__Records shown__
------------------------------------------------

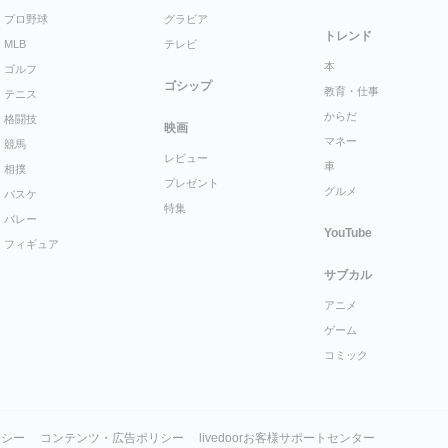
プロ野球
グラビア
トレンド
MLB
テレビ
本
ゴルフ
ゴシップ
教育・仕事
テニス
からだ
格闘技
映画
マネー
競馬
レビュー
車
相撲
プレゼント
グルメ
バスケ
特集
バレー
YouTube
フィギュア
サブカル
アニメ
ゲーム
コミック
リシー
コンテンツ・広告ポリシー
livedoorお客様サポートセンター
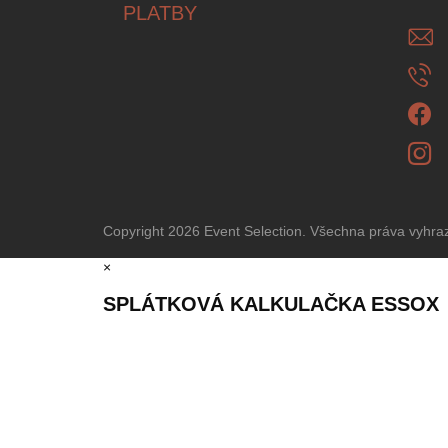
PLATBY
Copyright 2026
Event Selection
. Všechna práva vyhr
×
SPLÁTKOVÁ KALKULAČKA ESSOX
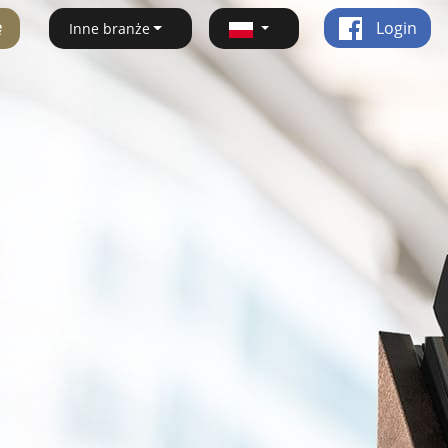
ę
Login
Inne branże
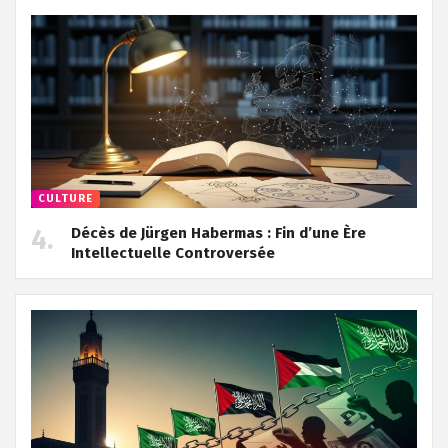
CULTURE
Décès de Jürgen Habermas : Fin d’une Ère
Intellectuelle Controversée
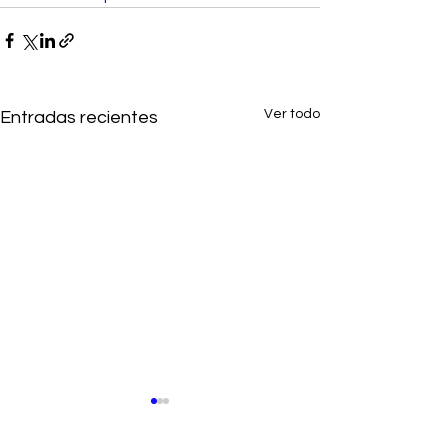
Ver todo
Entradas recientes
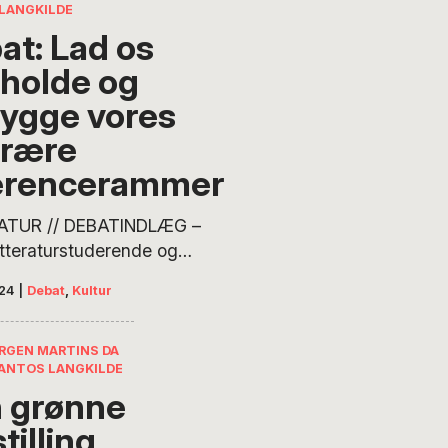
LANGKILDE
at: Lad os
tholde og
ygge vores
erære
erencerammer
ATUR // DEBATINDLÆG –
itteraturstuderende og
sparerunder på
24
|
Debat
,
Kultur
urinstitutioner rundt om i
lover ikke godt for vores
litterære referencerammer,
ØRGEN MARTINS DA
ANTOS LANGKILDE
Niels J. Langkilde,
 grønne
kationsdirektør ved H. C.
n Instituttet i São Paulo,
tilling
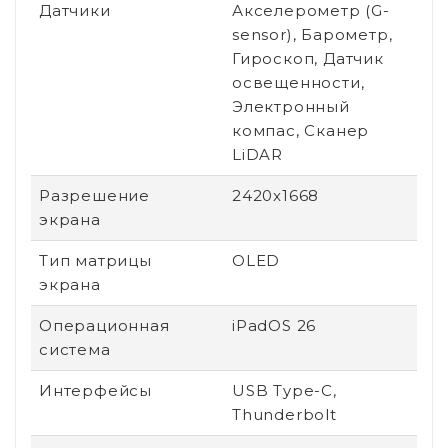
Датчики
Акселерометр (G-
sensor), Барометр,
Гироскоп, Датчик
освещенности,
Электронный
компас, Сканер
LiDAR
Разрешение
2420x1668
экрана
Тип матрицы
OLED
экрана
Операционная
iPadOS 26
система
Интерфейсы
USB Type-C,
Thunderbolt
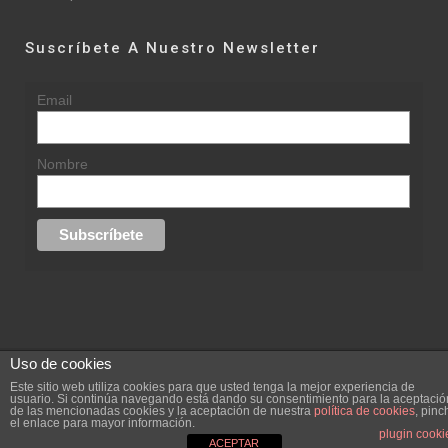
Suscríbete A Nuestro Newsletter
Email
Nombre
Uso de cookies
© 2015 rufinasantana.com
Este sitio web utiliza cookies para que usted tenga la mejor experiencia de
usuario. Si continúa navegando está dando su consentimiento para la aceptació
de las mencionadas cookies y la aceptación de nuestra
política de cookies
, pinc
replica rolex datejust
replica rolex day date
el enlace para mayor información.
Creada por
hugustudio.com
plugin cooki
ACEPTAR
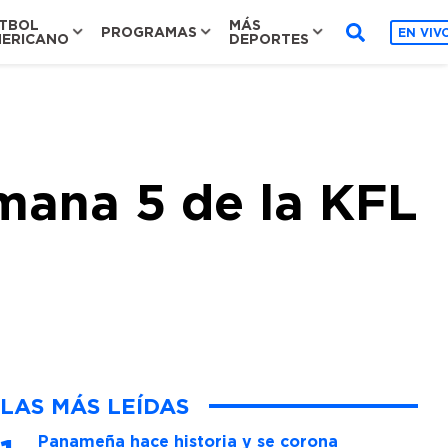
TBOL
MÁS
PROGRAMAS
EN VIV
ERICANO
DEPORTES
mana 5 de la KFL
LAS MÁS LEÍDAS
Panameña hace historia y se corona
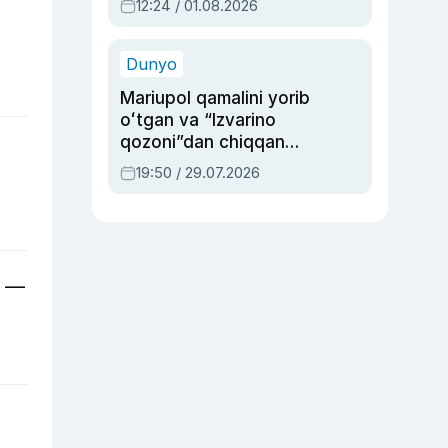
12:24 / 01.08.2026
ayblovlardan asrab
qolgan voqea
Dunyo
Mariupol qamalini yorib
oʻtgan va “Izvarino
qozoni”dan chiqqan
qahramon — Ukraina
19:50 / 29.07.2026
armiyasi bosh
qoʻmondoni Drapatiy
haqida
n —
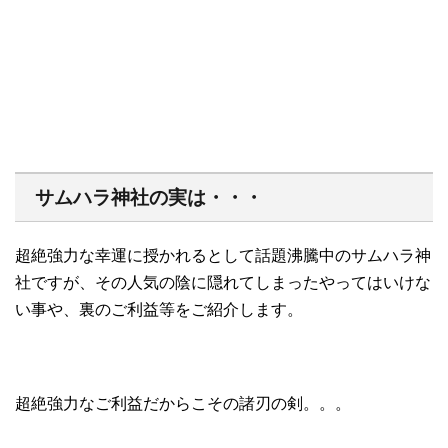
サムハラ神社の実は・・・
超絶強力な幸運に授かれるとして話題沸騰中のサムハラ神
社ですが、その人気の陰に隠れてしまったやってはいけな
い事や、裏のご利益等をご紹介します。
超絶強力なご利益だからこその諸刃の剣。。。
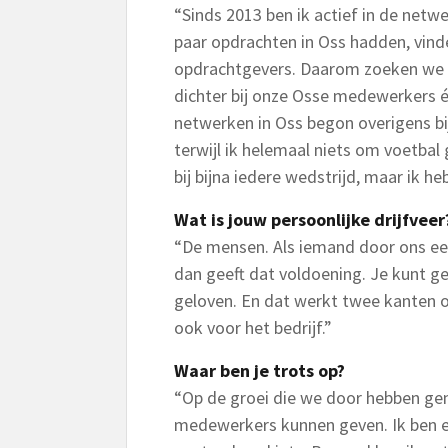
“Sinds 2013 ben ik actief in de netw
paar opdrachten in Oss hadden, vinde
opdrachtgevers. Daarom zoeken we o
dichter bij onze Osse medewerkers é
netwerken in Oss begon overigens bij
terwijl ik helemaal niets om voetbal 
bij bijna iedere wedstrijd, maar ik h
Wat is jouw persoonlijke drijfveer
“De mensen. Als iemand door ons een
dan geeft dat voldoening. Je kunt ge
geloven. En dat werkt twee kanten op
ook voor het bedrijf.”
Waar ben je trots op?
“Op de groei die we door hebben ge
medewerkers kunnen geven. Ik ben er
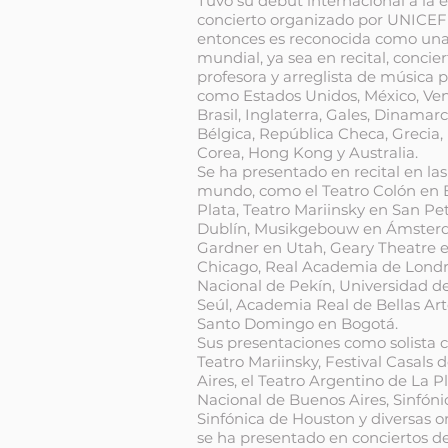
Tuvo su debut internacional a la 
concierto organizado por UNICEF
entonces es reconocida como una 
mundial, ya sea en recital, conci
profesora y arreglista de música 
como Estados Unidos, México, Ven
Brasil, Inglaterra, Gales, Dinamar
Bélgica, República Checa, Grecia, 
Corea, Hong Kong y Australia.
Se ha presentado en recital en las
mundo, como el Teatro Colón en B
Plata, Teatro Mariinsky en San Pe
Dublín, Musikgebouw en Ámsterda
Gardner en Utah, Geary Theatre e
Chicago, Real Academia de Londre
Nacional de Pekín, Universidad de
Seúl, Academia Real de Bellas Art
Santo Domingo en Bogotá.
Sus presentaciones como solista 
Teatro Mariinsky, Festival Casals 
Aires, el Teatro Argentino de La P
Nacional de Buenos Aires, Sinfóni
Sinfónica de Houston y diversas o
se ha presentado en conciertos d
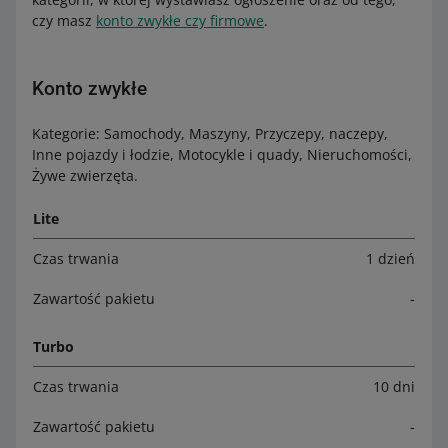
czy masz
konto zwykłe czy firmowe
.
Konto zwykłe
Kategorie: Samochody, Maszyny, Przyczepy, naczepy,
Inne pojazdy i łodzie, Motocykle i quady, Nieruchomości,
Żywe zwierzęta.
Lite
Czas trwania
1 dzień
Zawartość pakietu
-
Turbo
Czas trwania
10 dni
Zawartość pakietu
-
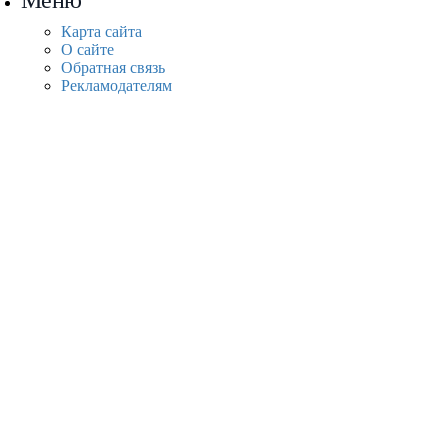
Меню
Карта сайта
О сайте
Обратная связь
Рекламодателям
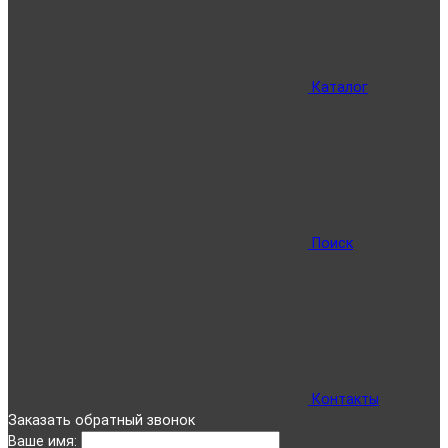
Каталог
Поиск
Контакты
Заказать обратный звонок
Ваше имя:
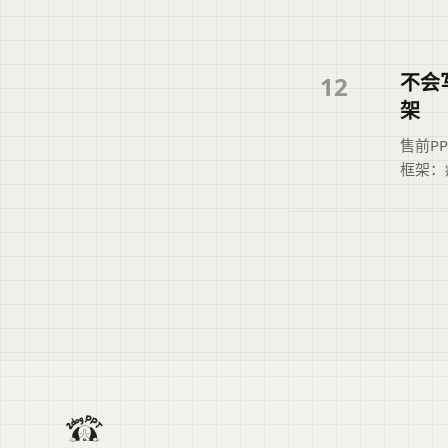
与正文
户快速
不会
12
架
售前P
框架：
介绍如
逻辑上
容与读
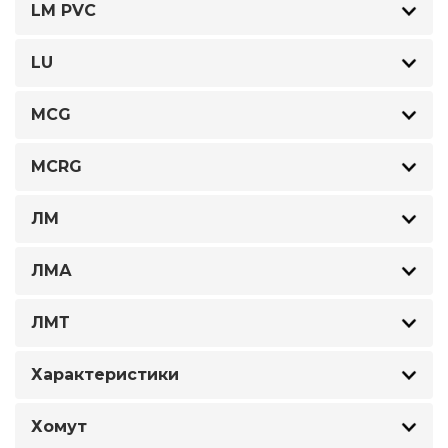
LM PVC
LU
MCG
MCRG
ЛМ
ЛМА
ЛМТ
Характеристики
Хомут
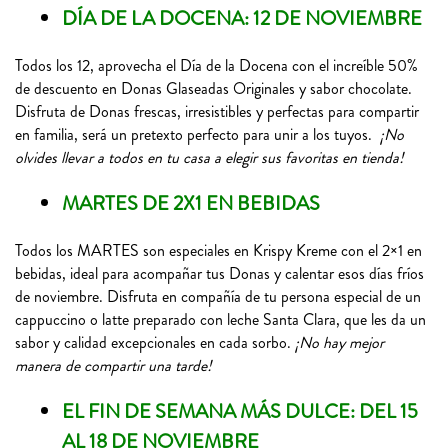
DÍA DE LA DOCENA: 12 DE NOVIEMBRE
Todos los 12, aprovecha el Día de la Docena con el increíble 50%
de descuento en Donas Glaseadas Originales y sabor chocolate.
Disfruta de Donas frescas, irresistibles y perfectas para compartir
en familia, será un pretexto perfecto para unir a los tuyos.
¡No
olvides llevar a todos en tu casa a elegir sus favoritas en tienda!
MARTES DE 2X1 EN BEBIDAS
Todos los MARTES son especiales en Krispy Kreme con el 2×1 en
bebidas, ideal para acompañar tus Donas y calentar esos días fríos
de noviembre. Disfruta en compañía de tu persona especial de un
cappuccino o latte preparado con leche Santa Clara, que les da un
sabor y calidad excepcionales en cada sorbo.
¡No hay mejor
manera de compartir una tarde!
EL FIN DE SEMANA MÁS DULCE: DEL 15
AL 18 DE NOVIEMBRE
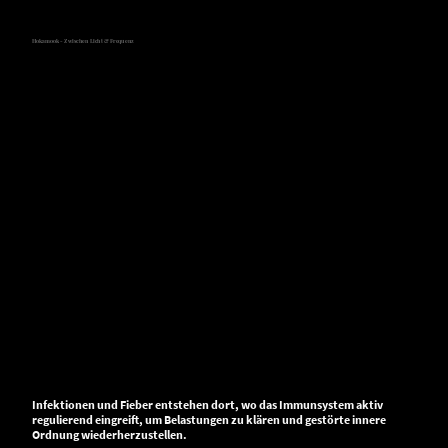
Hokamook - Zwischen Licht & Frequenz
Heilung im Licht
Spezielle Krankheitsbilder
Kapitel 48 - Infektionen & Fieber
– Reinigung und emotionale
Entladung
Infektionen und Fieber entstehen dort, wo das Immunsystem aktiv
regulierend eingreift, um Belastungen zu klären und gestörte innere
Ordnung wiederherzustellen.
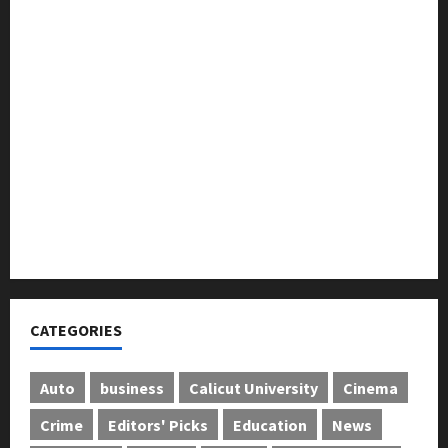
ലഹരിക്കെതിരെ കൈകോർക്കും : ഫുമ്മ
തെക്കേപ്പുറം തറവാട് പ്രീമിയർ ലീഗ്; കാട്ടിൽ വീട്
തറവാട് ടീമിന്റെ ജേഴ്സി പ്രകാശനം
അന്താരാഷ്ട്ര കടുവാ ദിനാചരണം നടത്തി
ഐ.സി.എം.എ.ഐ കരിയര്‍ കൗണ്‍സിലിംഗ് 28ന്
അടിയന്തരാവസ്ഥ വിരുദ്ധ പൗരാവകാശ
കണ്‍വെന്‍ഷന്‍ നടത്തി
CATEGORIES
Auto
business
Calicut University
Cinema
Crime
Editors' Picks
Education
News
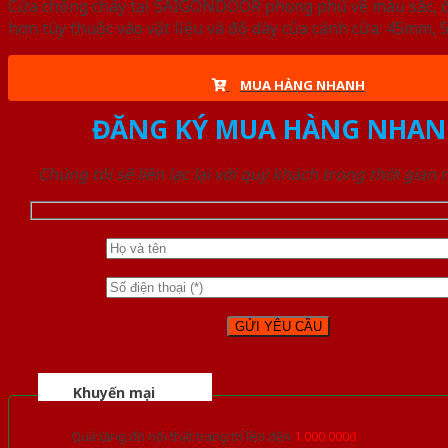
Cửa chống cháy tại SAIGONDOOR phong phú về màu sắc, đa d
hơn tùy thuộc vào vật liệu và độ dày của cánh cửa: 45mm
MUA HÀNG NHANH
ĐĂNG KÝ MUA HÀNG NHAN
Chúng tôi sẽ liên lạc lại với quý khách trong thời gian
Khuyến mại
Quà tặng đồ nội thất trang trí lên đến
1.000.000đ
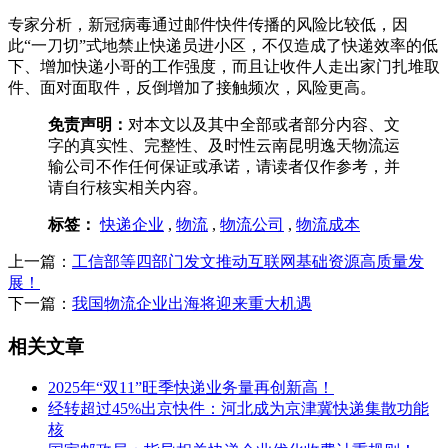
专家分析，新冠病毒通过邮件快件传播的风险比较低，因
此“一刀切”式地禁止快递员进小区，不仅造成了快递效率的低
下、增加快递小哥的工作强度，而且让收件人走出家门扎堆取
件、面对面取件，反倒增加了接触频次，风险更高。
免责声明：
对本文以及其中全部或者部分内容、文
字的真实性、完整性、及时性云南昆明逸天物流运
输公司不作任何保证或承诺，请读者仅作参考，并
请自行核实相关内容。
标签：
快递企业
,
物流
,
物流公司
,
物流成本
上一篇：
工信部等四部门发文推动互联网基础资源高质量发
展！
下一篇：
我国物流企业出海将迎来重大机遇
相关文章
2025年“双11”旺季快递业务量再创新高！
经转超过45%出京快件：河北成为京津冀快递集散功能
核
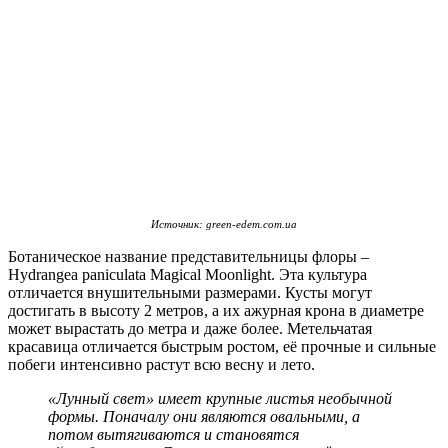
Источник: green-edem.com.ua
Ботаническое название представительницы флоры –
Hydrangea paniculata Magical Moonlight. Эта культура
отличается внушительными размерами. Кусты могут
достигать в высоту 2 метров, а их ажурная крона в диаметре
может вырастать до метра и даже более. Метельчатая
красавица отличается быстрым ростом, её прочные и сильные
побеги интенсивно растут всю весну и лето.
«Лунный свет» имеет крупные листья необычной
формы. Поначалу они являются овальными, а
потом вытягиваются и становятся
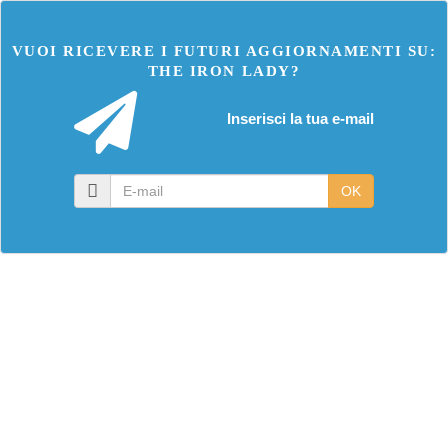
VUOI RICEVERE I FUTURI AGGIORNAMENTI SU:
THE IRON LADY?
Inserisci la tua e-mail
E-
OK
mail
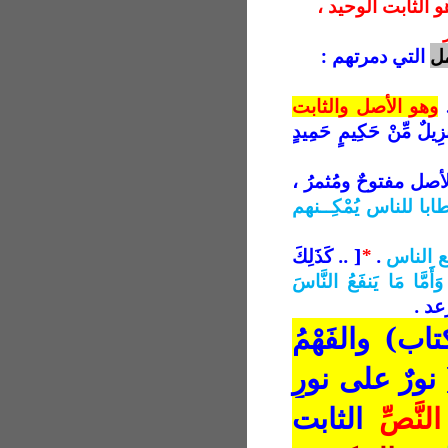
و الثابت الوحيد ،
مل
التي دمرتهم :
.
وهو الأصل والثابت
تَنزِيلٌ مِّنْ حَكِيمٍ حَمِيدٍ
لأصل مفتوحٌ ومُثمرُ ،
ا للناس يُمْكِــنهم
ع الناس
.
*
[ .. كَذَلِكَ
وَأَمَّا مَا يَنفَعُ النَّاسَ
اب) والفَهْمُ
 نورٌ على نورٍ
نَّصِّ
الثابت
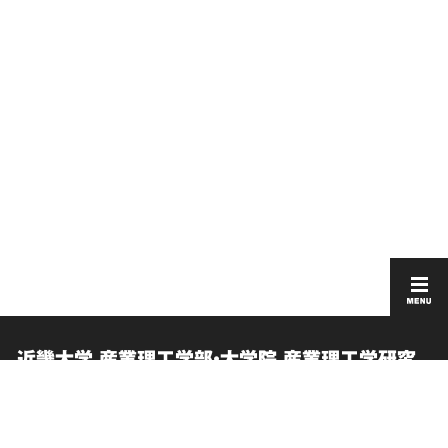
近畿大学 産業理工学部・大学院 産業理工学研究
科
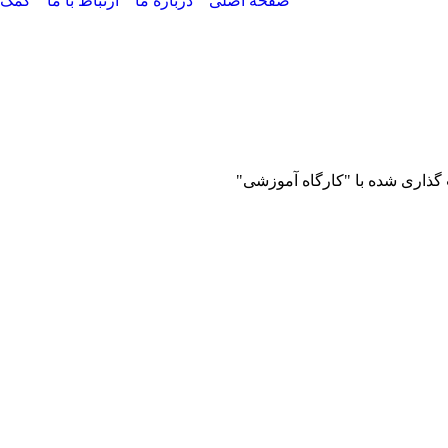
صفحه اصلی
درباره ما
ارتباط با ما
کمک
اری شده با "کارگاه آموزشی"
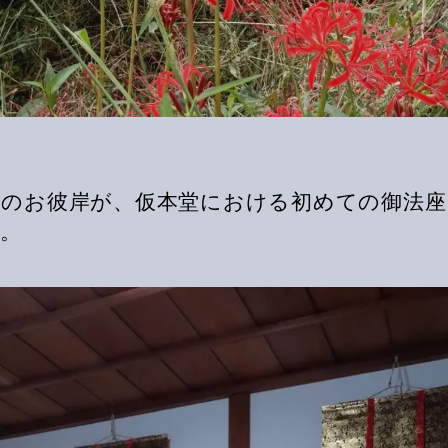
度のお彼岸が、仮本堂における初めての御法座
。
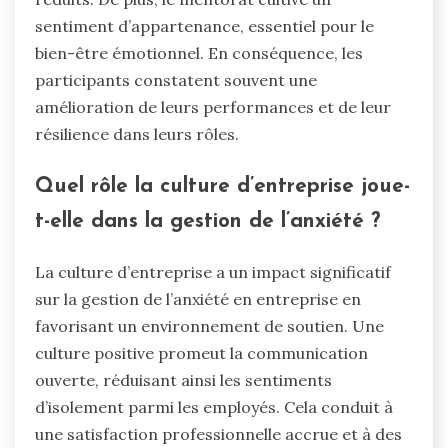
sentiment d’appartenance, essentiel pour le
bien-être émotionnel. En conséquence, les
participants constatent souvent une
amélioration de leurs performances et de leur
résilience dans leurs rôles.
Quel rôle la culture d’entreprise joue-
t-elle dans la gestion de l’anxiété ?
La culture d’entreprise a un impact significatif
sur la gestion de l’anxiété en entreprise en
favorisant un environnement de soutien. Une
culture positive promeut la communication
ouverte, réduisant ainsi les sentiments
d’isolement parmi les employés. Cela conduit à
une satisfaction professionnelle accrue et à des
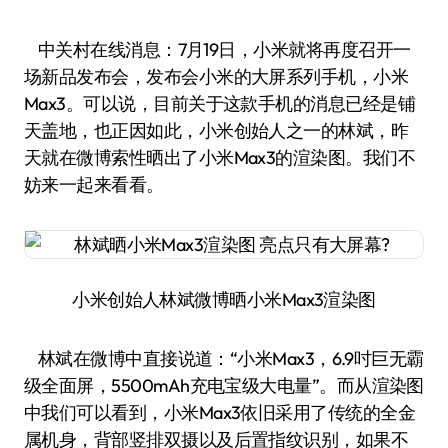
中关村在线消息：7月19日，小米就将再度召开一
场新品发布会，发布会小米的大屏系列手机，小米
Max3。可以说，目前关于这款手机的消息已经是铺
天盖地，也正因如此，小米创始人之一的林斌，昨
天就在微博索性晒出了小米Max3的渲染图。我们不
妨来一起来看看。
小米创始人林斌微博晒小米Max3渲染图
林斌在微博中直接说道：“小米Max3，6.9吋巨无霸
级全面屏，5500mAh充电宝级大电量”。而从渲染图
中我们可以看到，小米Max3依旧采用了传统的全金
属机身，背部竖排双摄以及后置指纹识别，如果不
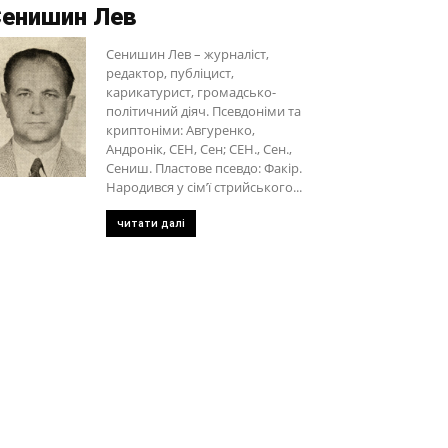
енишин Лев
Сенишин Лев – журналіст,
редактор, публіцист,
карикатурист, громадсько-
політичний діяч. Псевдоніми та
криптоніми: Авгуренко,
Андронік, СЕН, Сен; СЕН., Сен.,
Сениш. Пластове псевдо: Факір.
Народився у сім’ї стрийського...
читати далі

------------------------------------------------

__What you are asked to do__
Show each line from the material above where the string "Fieber" can be found.

__The completed task__
Kapitel 48 - Infektionen & Fieber
Infektionen und Fieber entstehen dort, wo das Immunsystem aktiv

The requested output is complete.